Baseline parameters returned within 5 minutes of
cessation of inhaled NO.

Patient 3
A 49-year-old woman presented with severe cirrhosis as
a result of hepatitis C. On evaluation for
transplantation, she was found to have HPS. She was
dyspneic and cyanotic, with a history of orthodeoxia and
platypnea. Multiple dermal spider angiomata and marked
digital clubbing were present. The room air arterial
blood gas analysis in an upright position revealed a PaO2 of 48 mm Hg (82%
saturation). Prothrombin time was 11.7 seconds; serum
aspartate aminotransferase, 81 U/L; serum alanine
aminotransferase, 38 U/L; and total bilirubin, 2.6 mg/dL.

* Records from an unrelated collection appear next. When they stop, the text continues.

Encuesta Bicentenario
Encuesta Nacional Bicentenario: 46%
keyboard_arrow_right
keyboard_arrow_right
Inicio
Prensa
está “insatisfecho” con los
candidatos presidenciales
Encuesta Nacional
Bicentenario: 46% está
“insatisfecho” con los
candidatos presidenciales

HPS was confirmed by a positive contrast
echocardiogram demonstrating significant
intrapulmonary shunting. This patient did not respond to
inhaling 100% oxygen. The PaO2
remained low at 57 mm Hg (89% saturation), therefore
categorizing her with type 2 HPS (13). The calculated
shunt fraction was 27.5%. Upon inhaling 20 ppm of NO with
a well-fitted face mask and non-rebreathing circuit, the
patient's arterial PaO2
increased to 205 mm Hg (98% saturation) (Table 3);
a further increase to 40 ppm of NO had no additional
effect. Baseline parameters returned 5 minutes after the
cessation of inhaled NO, the oxygen saturation declining
to 84%. This was a repeatable effect of inhaled NO on
this patient.

DISCUSSION
All 3 patients who responded to NO underwent
successful orthotopic liver transplantation. At 3-month
follow-up, patient 1 had evidence of mild pulmonary
hypertension on echocardiogram; patient 2 had
moderate pulmonary hypertension; and patient 3 had
improved oxygen saturation (91% on breathing room air).
Both pulmonary hypertensive patients were also on
continuous infusions of epoprostenol. These infusions
were started after the NO study.
Why these 3 patients should demonstrate a positive
response to inhaled NO is intriguing. It would have been
informative if endogenous NO levels could have been
measured in these patients' exhaled breath to determine
if they were producing excessive endogenous NO or normal
NO. It would appear likely that patient 1, who did not
present with a hyperdynamic circulation, did not have an
elevated level of endogenous NO. Patient 2 had an
elevated cardiac output but certainly not the typically
very high cardiac output levels frequently seen with
end-stage liver disease patients. This possibly indicated
lower levels of endogenous NO. Although both of these
patients had evidence of portal hypertension, as
demonstrated by esophageal varices, it is possible that
the pulmonary hypertension was unrelated. Coincidental
primary pulmonary hypertension may have developed
concomitantly with severe liver disease. Alternatively,
perhaps patients in the early development of
portopulmonary hypertension may still possess some
vasoreactivity in response to inhaled NO. Pulmonary
hypertension may be the result of several disease
processes with different phenotypic expressions and,
therefore, different responses to therapy.
Patient 3 presented with the more uncommon type 2 HPS,
which does not respond to inhaled 100% oxygen (13). This
is thought to be the result of a few, discrete,
significant pulmonary vascular shunts formed in otherwise
normal lung anatomy. In this situation, it could be
hypothesized that inhaled NO caused dilatation of the
normal pulmonary arterioles, perfusing normal alveoli,
resulting in a reduction in the shunt fraction, and,
therefore, an improvement in oxygenation.
The role of endogenous and exogenous NO still needs to
be clearly defined in end-stage liver disease.